Knowing I’ve got a long day ahead does not help. I am simply not in the mood today. I cannot wait for lunch so I can go home and see my Grandma and the very recently-reunited siblings (Jessie came back last night). Or at least, we will be reunited once I show up.
My current, immediate sentiments can best be described in that phrase my sisters and I shamelessly ripped off the movie Ever After – (I am in a) foul disposition. It’s a slight exaggeration considering I’m probably just grumpy and sleepy and restless, but it sounds right. I like the melodrama of it.
I totally should not be blogging at work.
I am also totally up. to. here. with people who PMS (read: mood swings) first thing in the morning and spread mood-dampening germs around. More than that, I am utterly annoyed that their germs affect me!

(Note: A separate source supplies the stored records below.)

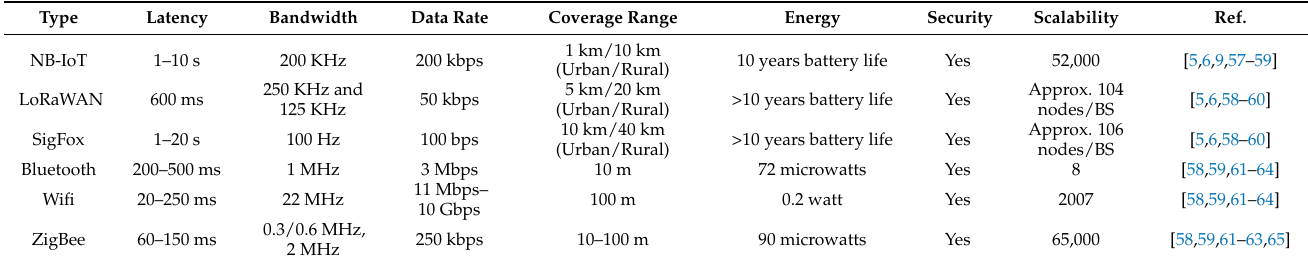
Table 3. Common IoT/IIoT wireless communication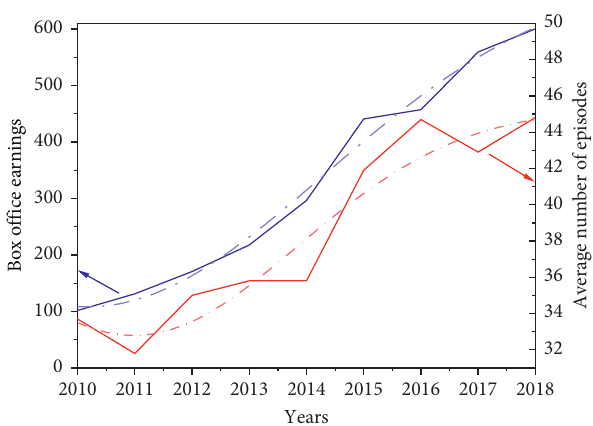
Figure 11: The trends of box office earning and average number of episodes with time.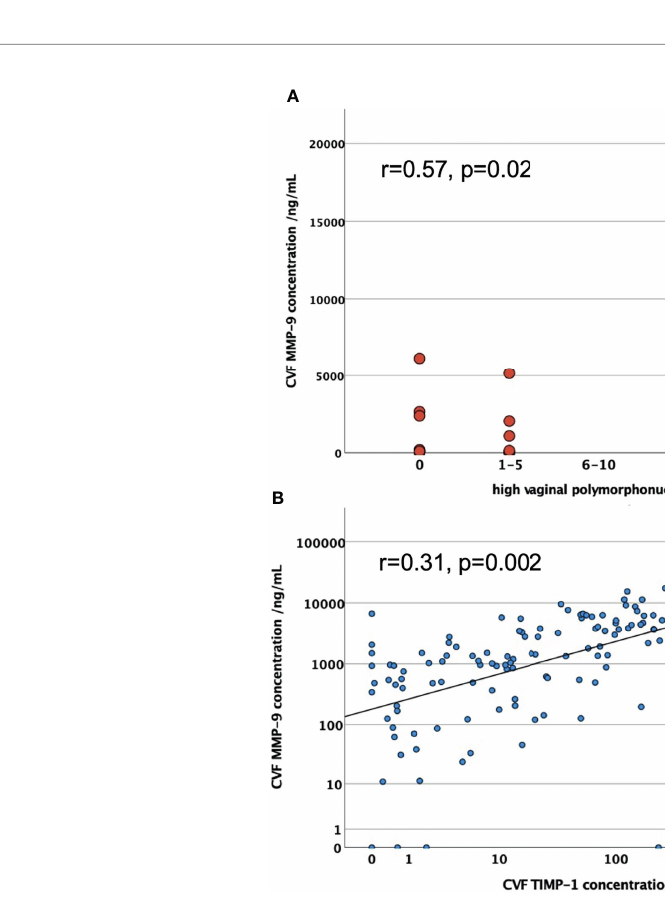
FIGURE 1 | (A) Scatter graphs to explore correlation of CVF MMP-9 concentrations with high vaginal polymorphonuclear leucocyte counts in PWLWH; (B) Scatter graph to explore correlation between CVF MMP-9 and TIMP-1 concentrations in PWLWH. r = correlation co-ef fi cient, controlled for maternal age, BMI and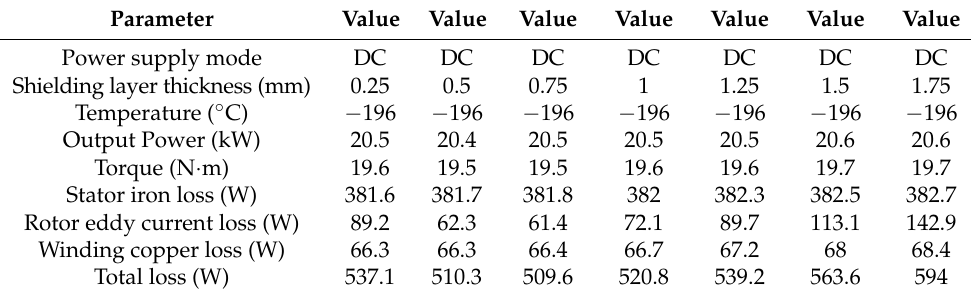
Table 6. Motor-loss data with different shielding-layer thicknesses at − 196 ◦ C. Parameter Value Value Power supply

We had a good chat with Sivin (a thousand thanks, Sivin, appreciate it more than we probably let on) last night – it was almost therapeutic, except on a more spiritual level. This is probably also what psychologists are paid to do, minus the God-talk.
I don’t normally talk about me. Well, not me the person anyway. As Y will attest, I talk lots about me in relation to what I do and what people in relation to me do (usually that means work stuff). So to, in a way, be forced to verbalise normally-silent mullings and ruminations is, in a weird sense, liberating – if not also slightly confusing for the listeners – because to articulate those thoughts is to be as random and incomplete and uncertain as the thoughts themselves.
It’s also liberating because it forces me to confront an issue I’ve been working on for the past few years – learning not to care so much about what other people think about me. That fear of ‘what will people think’ probably plays a bigger role in my sayings and doings than I would like, but I am pleased to note that I am learning not. to. care. As much.
See, this is what happens when I procrastinate at work – I get all self-aware and start rambling.